てっきり妻の侍女が報告していると思っていた。
5分ほど経つと、息子は疲れたのだろう。
ふらふらと龍希のところに飛んでくると人族の姿に戻って泣き始めた。
龍希はおくるみを拾って裸の息子を包んだ。青い鳥と色とりどりの花の刺繡は昨年妻がしたものだ。

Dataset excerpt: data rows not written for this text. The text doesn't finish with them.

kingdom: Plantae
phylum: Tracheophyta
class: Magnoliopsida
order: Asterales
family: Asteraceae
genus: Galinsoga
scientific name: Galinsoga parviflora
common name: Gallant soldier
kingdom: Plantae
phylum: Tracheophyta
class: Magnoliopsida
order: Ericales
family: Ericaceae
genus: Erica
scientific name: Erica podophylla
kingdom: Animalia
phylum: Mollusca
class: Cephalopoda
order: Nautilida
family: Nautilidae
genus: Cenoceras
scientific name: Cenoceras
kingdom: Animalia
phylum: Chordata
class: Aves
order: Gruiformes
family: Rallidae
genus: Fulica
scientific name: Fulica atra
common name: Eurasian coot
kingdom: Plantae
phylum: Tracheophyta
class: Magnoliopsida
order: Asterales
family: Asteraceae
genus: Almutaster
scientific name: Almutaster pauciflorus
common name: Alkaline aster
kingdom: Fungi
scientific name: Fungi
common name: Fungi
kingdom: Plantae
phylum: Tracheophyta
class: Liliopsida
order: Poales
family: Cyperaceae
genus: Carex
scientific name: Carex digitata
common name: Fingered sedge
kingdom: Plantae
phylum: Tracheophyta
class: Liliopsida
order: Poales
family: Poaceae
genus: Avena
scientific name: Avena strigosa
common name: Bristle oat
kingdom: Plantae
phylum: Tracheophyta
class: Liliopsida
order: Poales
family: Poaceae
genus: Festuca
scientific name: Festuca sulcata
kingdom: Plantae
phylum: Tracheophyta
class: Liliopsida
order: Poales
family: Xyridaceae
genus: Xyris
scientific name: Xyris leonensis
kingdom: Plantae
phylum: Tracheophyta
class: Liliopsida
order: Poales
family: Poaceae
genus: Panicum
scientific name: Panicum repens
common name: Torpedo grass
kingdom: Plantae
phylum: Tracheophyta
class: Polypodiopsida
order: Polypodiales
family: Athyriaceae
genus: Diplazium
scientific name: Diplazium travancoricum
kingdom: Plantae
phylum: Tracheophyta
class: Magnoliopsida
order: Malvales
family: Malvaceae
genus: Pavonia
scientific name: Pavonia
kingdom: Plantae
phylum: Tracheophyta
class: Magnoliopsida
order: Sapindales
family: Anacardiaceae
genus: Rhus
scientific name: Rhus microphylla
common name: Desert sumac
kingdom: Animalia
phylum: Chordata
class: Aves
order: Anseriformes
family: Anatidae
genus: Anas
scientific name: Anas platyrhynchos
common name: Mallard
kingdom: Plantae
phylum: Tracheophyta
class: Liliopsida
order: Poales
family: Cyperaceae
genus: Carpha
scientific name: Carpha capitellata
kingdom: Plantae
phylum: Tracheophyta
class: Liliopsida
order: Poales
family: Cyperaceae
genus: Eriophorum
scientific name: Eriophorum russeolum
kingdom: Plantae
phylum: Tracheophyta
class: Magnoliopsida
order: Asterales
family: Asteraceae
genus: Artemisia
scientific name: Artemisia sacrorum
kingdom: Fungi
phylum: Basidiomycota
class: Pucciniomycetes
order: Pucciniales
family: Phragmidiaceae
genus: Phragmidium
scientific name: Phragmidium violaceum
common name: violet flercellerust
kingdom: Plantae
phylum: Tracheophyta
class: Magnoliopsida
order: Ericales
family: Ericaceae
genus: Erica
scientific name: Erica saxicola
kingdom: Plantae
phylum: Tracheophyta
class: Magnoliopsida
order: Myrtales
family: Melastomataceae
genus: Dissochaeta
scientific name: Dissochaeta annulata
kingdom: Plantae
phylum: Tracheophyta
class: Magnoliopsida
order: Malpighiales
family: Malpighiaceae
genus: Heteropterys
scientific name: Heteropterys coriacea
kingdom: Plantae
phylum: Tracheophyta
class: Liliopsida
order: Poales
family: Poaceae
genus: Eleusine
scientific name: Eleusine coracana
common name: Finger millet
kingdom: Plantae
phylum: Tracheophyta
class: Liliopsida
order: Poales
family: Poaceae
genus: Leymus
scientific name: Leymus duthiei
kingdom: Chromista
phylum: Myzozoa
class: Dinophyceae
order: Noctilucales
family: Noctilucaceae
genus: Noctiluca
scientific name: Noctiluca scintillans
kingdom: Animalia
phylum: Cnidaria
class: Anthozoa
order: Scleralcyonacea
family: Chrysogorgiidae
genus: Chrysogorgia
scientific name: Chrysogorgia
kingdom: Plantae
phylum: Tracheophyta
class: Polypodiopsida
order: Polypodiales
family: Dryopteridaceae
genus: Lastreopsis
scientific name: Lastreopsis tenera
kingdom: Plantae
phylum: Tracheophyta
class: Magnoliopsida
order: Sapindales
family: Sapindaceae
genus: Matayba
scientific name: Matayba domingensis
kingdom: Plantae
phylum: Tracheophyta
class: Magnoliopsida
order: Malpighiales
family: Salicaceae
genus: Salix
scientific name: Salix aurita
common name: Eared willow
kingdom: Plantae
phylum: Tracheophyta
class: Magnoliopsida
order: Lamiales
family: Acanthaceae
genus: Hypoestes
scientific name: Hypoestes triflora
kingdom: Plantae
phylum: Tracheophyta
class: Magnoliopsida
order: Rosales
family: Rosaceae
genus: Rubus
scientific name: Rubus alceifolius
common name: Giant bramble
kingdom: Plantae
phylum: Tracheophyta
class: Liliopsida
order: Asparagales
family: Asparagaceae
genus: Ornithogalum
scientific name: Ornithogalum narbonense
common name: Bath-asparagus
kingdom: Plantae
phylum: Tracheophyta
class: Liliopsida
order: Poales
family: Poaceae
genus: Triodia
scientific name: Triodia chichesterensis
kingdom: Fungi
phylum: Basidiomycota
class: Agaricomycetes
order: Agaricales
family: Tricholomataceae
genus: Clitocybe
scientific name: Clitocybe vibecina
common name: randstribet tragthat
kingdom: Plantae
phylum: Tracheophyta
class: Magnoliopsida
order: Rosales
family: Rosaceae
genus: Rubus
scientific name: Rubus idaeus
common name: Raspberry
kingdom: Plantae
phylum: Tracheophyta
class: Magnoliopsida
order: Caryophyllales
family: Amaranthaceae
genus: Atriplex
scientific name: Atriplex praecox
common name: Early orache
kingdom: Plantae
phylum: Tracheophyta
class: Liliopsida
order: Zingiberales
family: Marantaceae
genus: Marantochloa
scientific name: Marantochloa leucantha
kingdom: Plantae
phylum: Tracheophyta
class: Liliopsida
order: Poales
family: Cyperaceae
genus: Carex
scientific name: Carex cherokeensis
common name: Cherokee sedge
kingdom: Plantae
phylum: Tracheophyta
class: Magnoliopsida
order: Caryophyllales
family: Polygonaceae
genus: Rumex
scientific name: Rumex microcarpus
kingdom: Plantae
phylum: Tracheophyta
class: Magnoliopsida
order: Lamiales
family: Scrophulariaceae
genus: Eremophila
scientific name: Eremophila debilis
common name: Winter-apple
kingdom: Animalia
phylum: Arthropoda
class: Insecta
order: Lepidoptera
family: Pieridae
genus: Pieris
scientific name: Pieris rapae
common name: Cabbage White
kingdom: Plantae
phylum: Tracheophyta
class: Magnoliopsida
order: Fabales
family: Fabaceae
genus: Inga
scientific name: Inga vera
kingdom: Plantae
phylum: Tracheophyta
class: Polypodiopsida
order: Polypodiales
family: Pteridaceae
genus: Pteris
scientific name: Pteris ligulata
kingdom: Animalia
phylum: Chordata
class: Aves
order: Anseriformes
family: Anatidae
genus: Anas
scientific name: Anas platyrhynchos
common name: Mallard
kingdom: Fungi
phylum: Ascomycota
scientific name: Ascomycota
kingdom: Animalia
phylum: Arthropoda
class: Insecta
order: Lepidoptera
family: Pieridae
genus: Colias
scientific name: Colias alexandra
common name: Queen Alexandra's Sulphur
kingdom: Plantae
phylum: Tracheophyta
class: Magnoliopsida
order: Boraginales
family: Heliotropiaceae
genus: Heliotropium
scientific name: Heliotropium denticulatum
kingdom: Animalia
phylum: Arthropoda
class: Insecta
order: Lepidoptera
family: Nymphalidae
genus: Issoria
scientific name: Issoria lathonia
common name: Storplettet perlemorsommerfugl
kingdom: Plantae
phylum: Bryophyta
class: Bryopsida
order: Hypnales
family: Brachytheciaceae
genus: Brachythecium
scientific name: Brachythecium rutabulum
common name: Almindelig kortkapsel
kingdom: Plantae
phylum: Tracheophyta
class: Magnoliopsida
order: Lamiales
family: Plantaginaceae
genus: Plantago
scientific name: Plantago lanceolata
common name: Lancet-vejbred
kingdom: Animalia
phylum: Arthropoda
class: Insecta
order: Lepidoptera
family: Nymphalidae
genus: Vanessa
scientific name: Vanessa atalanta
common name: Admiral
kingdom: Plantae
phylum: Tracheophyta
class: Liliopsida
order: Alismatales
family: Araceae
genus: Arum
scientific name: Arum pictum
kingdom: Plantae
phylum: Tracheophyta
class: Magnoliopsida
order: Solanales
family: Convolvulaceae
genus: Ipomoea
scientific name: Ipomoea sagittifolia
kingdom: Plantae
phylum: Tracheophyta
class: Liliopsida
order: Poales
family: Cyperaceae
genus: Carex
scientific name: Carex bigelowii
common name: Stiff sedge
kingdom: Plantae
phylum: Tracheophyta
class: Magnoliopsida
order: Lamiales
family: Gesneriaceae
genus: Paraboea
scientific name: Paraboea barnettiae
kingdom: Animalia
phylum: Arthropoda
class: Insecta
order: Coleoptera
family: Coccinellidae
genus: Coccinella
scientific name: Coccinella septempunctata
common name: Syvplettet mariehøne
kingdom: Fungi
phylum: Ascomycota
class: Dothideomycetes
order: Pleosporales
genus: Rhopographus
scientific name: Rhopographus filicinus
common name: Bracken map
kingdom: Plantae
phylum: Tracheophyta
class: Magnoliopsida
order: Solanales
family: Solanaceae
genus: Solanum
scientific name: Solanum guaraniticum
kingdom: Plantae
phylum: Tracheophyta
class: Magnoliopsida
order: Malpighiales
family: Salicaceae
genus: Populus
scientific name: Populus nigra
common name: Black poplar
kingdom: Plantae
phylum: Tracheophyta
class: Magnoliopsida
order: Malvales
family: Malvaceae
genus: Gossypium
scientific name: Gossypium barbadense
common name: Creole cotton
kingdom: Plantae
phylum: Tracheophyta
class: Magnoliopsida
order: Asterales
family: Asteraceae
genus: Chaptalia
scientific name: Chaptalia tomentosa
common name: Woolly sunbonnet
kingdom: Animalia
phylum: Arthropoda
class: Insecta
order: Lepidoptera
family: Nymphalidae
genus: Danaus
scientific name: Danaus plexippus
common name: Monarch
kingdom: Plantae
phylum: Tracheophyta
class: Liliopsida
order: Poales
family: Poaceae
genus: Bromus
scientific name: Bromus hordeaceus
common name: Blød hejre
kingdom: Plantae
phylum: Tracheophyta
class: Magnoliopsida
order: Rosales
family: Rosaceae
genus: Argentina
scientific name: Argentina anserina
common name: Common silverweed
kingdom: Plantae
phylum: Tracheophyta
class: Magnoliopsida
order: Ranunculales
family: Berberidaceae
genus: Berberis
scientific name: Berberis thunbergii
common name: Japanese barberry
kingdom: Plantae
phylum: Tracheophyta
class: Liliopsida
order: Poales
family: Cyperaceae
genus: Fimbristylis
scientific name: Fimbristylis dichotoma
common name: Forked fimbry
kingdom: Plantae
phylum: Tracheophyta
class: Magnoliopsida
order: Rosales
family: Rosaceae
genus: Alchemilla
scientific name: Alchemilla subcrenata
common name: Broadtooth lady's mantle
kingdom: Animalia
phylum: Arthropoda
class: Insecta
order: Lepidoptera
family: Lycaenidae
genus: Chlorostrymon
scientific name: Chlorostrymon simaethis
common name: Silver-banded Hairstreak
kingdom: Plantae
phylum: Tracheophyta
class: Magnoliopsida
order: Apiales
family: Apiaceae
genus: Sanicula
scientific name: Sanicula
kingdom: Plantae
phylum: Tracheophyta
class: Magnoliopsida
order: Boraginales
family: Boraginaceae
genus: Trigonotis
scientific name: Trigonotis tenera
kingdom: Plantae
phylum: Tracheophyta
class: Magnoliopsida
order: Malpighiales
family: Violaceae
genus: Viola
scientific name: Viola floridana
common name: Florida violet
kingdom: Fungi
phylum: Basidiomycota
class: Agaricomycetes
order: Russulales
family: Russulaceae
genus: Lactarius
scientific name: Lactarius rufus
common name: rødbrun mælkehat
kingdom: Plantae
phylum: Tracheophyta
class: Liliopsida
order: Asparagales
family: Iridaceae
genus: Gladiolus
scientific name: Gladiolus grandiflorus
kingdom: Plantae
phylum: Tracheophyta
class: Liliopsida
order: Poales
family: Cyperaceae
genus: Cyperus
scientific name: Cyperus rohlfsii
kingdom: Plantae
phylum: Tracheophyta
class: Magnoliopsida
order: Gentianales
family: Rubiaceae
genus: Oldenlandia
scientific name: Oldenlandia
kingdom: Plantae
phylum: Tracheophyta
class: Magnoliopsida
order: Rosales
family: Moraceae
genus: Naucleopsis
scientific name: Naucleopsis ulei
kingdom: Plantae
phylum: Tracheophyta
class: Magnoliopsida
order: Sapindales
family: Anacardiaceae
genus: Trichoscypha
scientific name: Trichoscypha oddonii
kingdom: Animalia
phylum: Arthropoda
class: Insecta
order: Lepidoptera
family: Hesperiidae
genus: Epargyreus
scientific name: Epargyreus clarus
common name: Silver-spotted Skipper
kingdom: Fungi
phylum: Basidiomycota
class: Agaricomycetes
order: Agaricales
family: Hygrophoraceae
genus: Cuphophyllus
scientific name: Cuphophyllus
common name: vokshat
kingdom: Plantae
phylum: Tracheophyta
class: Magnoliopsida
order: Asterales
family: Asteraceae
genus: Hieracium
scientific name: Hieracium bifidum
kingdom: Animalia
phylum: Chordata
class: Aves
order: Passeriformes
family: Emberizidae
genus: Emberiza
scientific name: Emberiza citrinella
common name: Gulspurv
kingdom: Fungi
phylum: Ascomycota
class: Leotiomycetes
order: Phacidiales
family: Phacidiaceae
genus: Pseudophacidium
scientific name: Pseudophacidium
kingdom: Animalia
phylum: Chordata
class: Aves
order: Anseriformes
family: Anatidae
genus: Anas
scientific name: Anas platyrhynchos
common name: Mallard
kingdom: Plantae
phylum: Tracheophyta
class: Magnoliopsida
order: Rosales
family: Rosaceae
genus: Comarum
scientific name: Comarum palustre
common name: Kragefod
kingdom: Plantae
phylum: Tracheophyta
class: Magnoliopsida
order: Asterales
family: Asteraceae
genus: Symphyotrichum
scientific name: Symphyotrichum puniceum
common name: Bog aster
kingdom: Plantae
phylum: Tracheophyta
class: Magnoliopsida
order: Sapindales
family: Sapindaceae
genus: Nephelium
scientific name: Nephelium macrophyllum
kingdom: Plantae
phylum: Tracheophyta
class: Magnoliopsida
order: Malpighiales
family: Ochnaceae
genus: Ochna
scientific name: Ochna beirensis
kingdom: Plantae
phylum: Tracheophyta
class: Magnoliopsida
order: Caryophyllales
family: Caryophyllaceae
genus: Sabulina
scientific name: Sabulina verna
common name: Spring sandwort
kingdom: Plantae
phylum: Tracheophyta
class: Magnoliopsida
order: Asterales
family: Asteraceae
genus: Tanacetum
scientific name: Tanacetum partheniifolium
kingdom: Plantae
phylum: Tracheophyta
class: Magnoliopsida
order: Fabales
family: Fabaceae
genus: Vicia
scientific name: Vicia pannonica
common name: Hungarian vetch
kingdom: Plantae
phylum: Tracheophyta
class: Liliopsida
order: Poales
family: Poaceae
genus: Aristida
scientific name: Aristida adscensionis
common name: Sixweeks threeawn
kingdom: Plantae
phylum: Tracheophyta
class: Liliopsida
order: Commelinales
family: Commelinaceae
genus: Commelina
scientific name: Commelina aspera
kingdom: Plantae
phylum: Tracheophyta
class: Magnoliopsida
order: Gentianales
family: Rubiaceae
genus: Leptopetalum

ぐったりして泣いている息子の口元に雷気を発生させた指を持っていくとパクパクと食べ始めた。
「元気な子だ。さすがは龍希の息子だな。」
自分の席に戻った族長はまた目に涙を浮かべている。
「若様は大丈夫でしょうか?」
龍緑が龍希に駆け寄ってきた。
「問題ない。もう泣き止んで雷気を食ってる。」
龍希は龍陽を抱いたまま、妻を呼びに大広間を出た。
「芙蓉。待たせたな。」
休憩室の鍵がかかっているので外から声をかけると、すぐに扉が開いて竜紗が出てきた。
「龍陽!」
妻が立ち上がって向かってきたので、龍希は部屋に入って、息子を妻に渡した。
「転変したと・・・今日は怪我をしていませんか?」
「大丈夫だ。」
「よかった。」
妻は愛おしそうに息子の頬をなでる。
また母親の顔だ。面白くない。
「奥様、大広間に戻りましょう。若様もご一緒に。」
ククが息子の新しい服を妻に渡しながら促した。
龍希は妻の肩を抱くと一緒に大広間に戻った。